Bajamos en un ascensor y en él dije algunas palabras al Rey que estaba con la preocupación natural, a las que no me contestó. Bajamos por una escalera oscura y salimos afuera por la puerta secreta del Campo del Moro. Como no me habían dicho nada y mi auto quedaba en la del Príncipe, lo mandé a buscar por medio de Moreu, y a poco estuvo allí. El Rey me dijo que él iría delante con el Infante Don Alfonso y que fuese yo con el Duque de Miranda detrás. Venía también mi Ayudante Feros. La oscuridad era grande y allí no había más que autos y un montón de gentes que inoportunamente daban vivas al Rey. A eso de las 9 salimos. El rey delante, yo detrás y después no sé en qué coche irían, pues, como digo, la oscuridad era grande. Salimos de Madrid sin novedad y yo creo que sin ser advertidos, y ya, camino de Aranjuez, nos enteramos, al menos yo, de que nos escoltaba un coche de la Guardia Civil, con un Sargento y cuatro guardias. Pasamos por Aranjuez y otros pueblos, en todos los cuales había mucha gente en la calle principal (la carretera) y en todos chillaba la gente, pero sin hacer otras demostraciones. Algo debían saber, pues siendo día de trabajo y a horas desusadas, es raro que estuviesen en la calle y en tan gran número. La primera parada la hicimos en pleno campo y pasado Aranjuez. Bajamos todos y nos reunimos con el Rey, Miranda y yo, también el Infante, que nunca se separaba de él. El Rey me dijo
— ¿Quién me ha empaquetado a mí para Cartagena? ¿Tú?
Y yo le contesté que sí, que el Gobierno.
— ¿A dónde vamos después?
—Ya se lo diré a S.M. y al oído: Marsella.
Pude observar que venían en la expedición tres ayudantes del Rey, Uzquiano, Alonso y Gallarza, vestidos de paisano, y, quizás otras personas que en la oscuridad de la noche no pude distinguir. A los pocos momentos volvimos a los coches y continuamos el camino como antes a gran velocidad, y continuó el mismo espectáculo al pasar por los pueblos. A eso de las 12 hicimos otra parada y vinieron a decirme que el Rey iba a cenar, y como la noche estaba fría, ni Miranda ni yo bajamos del coche (ninguno de los dos había cenado, ni cenamos aquella noche).

■ TAREA A:
En los registros, entre la línea que contiene "common name: Openfield orbweaver" y la que contiene "genus: Quercus", ambas incluidas, renombra "kingdom" como "reino" y reproduce esas líneas sin ningún otro cambio.

■ DATOS PROPORCIONADOS:
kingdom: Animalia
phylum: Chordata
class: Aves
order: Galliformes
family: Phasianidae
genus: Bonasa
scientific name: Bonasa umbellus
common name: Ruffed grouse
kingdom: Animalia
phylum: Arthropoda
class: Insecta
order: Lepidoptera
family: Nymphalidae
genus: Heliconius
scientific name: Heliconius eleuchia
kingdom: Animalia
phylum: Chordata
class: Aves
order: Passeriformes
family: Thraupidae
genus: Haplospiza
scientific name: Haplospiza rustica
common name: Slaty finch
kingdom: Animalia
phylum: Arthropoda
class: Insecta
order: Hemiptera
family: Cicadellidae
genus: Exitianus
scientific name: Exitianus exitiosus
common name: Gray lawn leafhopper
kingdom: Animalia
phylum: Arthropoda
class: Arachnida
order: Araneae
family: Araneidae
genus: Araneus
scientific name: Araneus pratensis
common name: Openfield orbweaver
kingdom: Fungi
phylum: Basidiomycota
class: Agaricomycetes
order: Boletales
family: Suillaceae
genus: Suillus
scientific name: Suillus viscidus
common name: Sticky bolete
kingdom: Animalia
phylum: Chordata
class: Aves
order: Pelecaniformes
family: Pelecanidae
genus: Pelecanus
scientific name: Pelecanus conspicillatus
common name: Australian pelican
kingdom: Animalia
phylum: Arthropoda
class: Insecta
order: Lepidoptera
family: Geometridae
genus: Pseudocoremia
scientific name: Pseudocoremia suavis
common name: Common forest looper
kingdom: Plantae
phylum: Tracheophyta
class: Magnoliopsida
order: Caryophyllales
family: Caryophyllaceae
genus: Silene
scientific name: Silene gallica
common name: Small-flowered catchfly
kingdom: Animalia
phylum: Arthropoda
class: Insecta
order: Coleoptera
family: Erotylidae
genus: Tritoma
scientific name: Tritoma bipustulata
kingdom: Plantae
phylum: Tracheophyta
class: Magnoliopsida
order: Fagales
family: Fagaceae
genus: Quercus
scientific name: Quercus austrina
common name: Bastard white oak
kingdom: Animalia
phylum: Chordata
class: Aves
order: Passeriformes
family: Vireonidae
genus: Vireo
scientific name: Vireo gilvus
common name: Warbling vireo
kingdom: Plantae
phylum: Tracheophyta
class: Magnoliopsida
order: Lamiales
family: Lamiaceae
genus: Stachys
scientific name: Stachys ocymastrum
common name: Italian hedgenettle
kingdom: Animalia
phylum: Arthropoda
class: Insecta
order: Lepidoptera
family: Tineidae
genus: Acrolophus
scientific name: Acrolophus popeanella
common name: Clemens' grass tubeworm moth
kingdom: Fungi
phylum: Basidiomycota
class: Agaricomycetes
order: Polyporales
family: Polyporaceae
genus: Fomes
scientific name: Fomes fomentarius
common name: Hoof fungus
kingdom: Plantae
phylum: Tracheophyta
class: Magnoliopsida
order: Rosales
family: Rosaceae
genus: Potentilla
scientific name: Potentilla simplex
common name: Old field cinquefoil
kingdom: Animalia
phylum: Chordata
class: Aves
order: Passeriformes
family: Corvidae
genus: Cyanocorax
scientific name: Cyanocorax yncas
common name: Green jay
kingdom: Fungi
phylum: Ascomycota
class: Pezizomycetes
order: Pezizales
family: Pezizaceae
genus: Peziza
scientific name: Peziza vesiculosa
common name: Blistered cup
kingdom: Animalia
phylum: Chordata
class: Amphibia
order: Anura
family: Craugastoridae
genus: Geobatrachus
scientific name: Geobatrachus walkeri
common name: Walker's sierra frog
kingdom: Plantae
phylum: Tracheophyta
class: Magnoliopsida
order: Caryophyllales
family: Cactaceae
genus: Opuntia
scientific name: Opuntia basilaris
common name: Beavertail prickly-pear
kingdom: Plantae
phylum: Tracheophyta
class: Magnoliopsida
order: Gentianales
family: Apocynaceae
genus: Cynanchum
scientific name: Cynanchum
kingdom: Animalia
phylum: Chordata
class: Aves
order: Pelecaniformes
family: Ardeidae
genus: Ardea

■ TAREA B:
Responde a estas preguntas sobre el fragmento de origen:
(i) ¿A qué hora aproximada salieron?
(ii) ¿Qué destino le dice el narrador al Rey al oído?
(iii) ¿Cómo se llamaban los tres ayudantes del Rey que venían en la expedición?

■ RESPUESTA COMPLETA A:
common name: Openfield orbweaver
reino: Fungi
phylum: Basidiomycota
class: Agaricomycetes
order: Boletales
family: Suillaceae
genus: Suillus
scientific name: Suillus viscidus
common name: Sticky bolete
reino: Animalia
phylum: Chordata
class: Aves
order: Pelecaniformes
family: Pelecanidae
genus: Pelecanus
scientific name: Pelecanus conspicillatus
common name: Australian pelican
reino: Animalia
phylum: Arthropoda
class: Insecta
order: Lepidoptera
family: Geometridae
genus: Pseudocoremia
scientific name: Pseudocoremia suavis
common name: Common forest looper
reino: Plantae
phylum: Tracheophyta
class: Magnoliopsida
order: Caryophyllales
family: Caryophyllaceae
genus: Silene
scientific name: Silene gallica
common name: Small-flowered catchfly
reino: Animalia
phylum: Arthropoda
class: Insecta
order: Coleoptera
family: Erotylidae
genus: Tritoma
scientific name: Tritoma bipustulata
reino: Plantae
phylum: Tracheophyta
class: Magnoliopsida
order: Fagales
family: Fagaceae
genus: Quercus

■ RESPUESTA COMPLETA B:
(i) A eso de las 9.
(ii) Marsella.
(iii) Uzquiano, Alonso y Gallarza.